For the two examples above, the MCF node

Node: StatisticalPopulationExample1
typeOf: schema:StatisticalPopulation
populationType: schema:Person
location: dcid:country/USA
gender: schema:Male
maritalStatus: dcs:Married

encodes the clause “people in USA, who were male, married”, and the MCF node

Node: StatisticalPopulationExample2
typeOf: schema:StatisticalPopulation
populationType: dcs:MortalityEvent
location: dcid:geoId/48453
causeOfDeath: dcs:ChronicKidneyDisease

encodes the clause “deaths in Travis County where the cause of death was chronic kidney disease”.
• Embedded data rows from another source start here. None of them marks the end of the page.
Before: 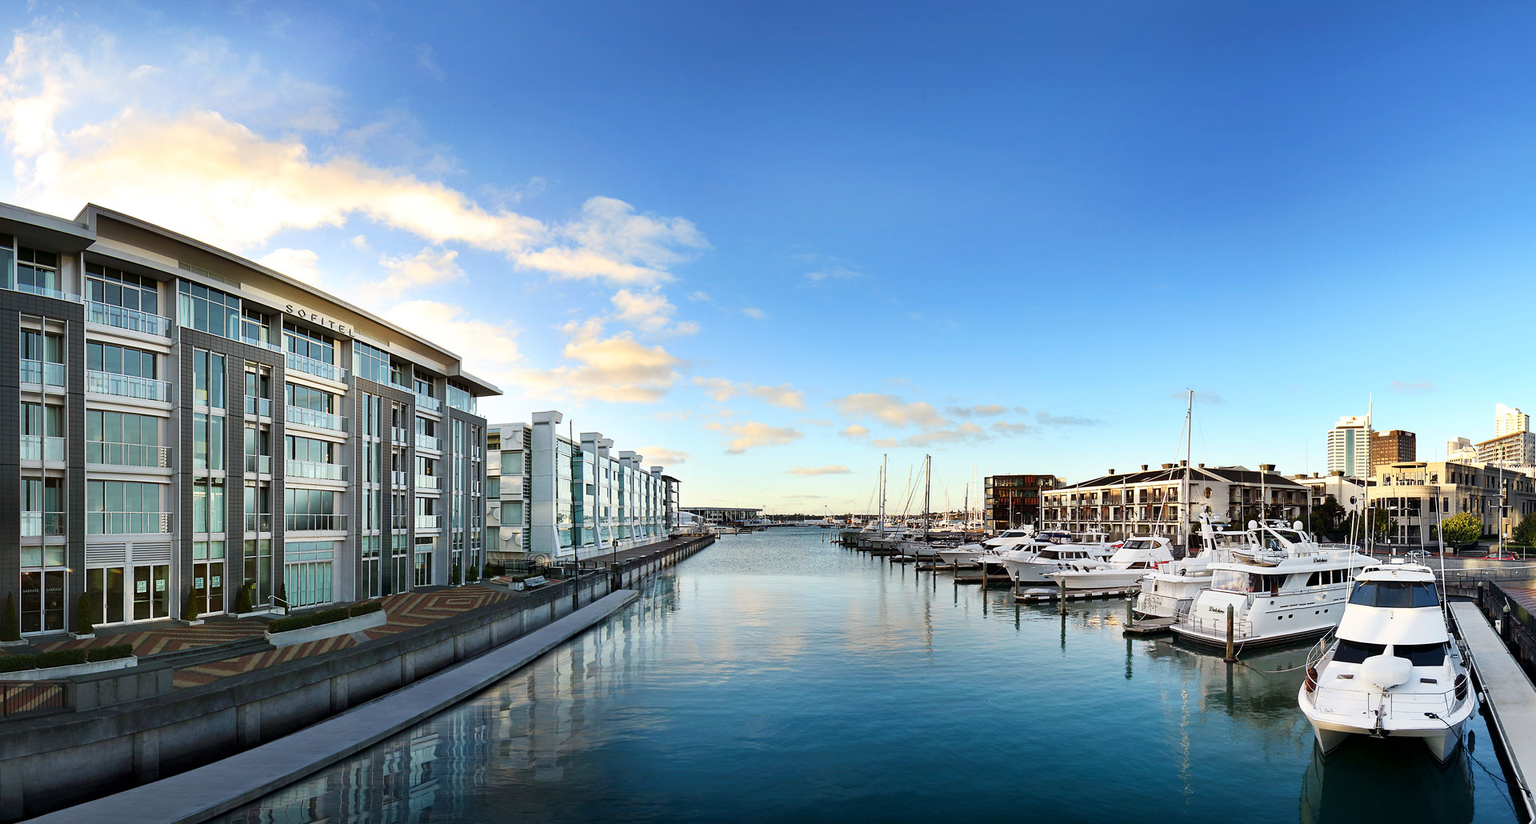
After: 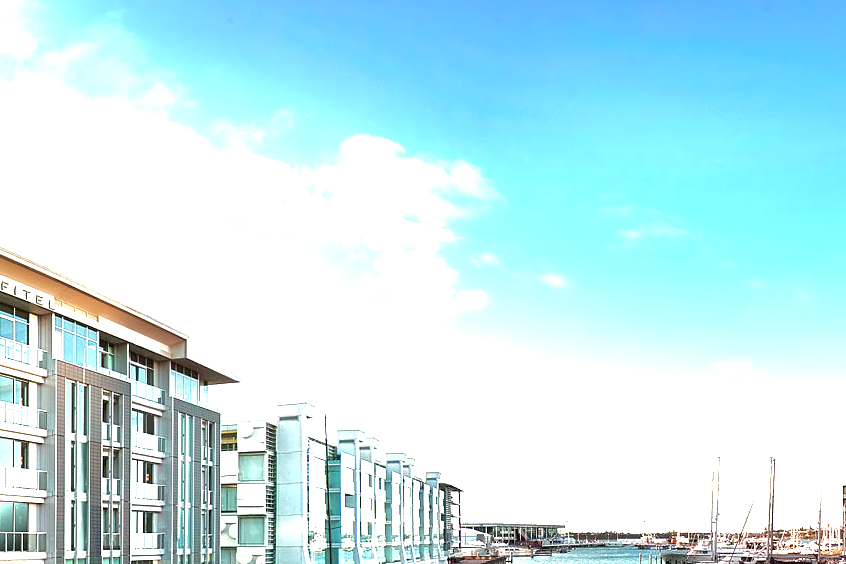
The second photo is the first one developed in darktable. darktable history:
local contrast: mode bilateral grid, contrast 20, coarseness 50, detail 130%, midtone range 0.2
contrast equalizer: y [[0.5 ×4, 0.524, 0.59], [0.5 ×6], [0.5 ×6], [0, 0, 0, 0.01, 0.045, 0.012], [0, 0, 0, 0.044, 0.195, 0.131]]
exposure: black level correction 0, exposure 1.45 EV, compensate exposure bias true, compensate highlight preservation false
crop: left 20.248%, top 10.86%, right 35.675%, bottom 34.321%
tone curve: curves: ch0 [(0, 0) (0.045, 0.074) (0.883, 0.858) (1, 1)]; ch1 [(0, 0) (0.149, 0.074) (0.379, 0.327) (0.427, 0.401) (0.489, 0.479) (0.505, 0.515) (0.537, 0.573) (0.563, 0.599) (1, 1)]; ch2 [(0, 0) (0.307, 0.298) (0.388, 0.375) (0.443, 0.456) (0.485, 0.492) (1, 1)], color space Lab, independent channels, preserve colors none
Each StatisticalPopulation is an abstract set–it does not correspond to a particular set of people who satisfy that constraint at a certain point in time, but rather, to an abstract specification, about which we can make observations that are grounded at a particular point in time. We now turn our attention to the representation of these observations.

Representing Observations

Instances of the class Observation are used to specify observations about an entity (which may or may not be an instance of a StatisticalPopulation), at a particular time. The principal properties of an Observation are

  • observedNode: the entity the data point applies to
  • measuredProperty: what the observation is about
  • measuredValue: the value of the observation
  • observationDate: the date of, or last day of the observation
  • observationPeriod: the length of time the observation took place

For the same two examples, the MCF nodes

Node: ExampleObs1
type: schema:Observation
observedNode: l:StatisticalPopulationExample1
measuredProperty: dcs:count
measuredValue: 99999
observationDate: "2016"
observationPeriod: "P1Y"

Node: ExampleObs2
type: schema:Observation
observedNode: l:StatisticalPopulationExample1
measuredProperty: dcs:age
medianValue: 999
unit: dcs:Year
observationDate: "2016"
observationPeriod: "P1Y"

encode the count and median age statistics for married males in the USA in the year 2016, and the MCF node

Node: ExampleObs3
typeOf: schema:Observation
observedNode: l:StatisticalPopulationExample2
measuredProperty: dcs:count
measuredValue: 22
observationDate: "2017"
observationPeriod: "P1Y"

encodes the count of deaths by chronic kidney disease in Travis County, TX in the year 2017.

The observationPeriod “P1Y” means “period 1 year”, formatted according to ISO 8601 duration specifications.

Observations can also have properties related to the measurement technique, margin of error, etc. To elaborate on ExampleObs1 above, we can have:

Node: ExampleObs1
type: schema:Observation
observedNode: l:SP1
measuredProperty: dcs:count
measuredValue: 99999
observationDate: "2016"
observationPeriod: "P1Y"
marginOfError: 2
measurementMethod: dcs:CensusACS5yrSurvey

to indicate that the measurement’s margin of error is 2, and that it was measured using the ACS 5-year estimates.